Oireachtas Joint and Select Committees

Thursday, 7 April 2022

Joint Oireachtas Committee on International Surrogacy

Surrogacy in Ireland and in Irish and International Law: Discussion

Professor Conor O'Mahony:

I thank Deputy Funchion. I must confess to being rather taken aback by the suggestion earlier that international surrogacy does not belong in this legislation. The question I would ask is, if it does not belong here then where does it belong? My big concern, knowing how legislative programmes work, is that if this does not make it into this Bill we could be looking at a long wait before any separate Bill dealing with international surrogacy makes it back to a process such as this and that intervening period would continue the problems which we have identified around children coming to this jurisdiction where they are legal strangers to one or both parents, where citizenship is an issue and where identity is an issue. From that perspective, I am clear in my mind that a comprehensive single item of legislation that addresses everything to do with surrogacy but also donor-assisted human reproduction is the appropriate way forward to avoid the situation where it drops off the political priority list on the basis that we have just passed legislation on that and we do not need another Bill or we do not need it soon. That would be my concern.

As to how one goes about dealing with that, of course, there could be different models. Earlier today, there were comments made about how no other country has yet put in place specific tailored legislation around international surrogacy and how other countries have adapted their family laws to deal with it instead. As for taking that approach of adapting family laws rather than dealing with it in a specific legislation, first of all there are no proposals in Ireland about what that might look like. Second, that gives rise to its own difficulties. For example, adoption might be what they use in France as a means of plugging this gap but it is a very different adoption process, which, I believe, can be completed within three months.

It is very different to here, where it takes much longer.

Adoption is also unsuitable for some people due to health reasons. For example, a cancer patient who is unable to conceive due to cancer may find themselves also unable to adopt for the same reason. Equally, the proposals in my report on a specific piece of legislation also take the view that it is better to target surrogacy rather than to adapt general family law because surrogacy gives rise to issues which do not arise in a general family law situation, in particular around the right to identity.

One of the criteria in my report was about ensuring that a child's right to identity could be protected, that we have a donor who is not anonymous and that there is a record keeping situation whereby you can file details of a donor's identity and so on, and that it would be part of the process. Whereas, if we rely on general guardianship laws, for example, that would not be protected in the same way. There would be a gap in general family law that would not give that protection to the child's right to identity.

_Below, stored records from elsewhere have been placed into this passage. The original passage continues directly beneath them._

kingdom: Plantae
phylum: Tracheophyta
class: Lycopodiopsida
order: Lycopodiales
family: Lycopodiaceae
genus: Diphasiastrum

Some of the other criteria related to ensuring that the surrogate has genuinely consented - given free informed consent to the process - which can be done in a number of ways to ensure that laws governing the sale and trafficking of children are complied with. Again, those are prescribed criteria which I suggest in my report, but which would be absent from the picture if we relied on general guardianship law as the vehicle for recognising family relationships.